WORK REQUIRED:
State how many lines of the records contain the string "wiki". Reply with the number alone.

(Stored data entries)
──────────

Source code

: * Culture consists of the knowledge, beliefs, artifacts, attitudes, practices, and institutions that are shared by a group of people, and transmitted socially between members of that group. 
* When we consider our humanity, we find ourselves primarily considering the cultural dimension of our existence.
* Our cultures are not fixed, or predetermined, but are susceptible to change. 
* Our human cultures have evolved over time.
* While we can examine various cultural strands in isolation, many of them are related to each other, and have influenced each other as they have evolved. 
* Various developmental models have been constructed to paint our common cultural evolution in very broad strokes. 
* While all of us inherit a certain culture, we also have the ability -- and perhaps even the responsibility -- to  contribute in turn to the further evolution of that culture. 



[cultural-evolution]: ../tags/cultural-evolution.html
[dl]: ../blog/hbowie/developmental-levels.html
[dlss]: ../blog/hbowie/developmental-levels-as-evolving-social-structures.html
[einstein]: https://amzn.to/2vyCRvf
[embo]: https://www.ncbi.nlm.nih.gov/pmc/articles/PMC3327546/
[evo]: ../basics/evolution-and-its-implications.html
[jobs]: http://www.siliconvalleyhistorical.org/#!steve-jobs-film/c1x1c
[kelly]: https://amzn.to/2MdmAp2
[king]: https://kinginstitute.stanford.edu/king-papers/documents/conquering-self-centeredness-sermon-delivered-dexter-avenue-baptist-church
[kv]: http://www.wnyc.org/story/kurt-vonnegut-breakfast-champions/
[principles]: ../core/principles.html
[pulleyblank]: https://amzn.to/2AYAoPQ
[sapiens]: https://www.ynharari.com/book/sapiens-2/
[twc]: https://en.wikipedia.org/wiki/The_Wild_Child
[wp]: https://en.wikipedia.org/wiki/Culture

──────────

SOLUTION FOR THIS TASK:
2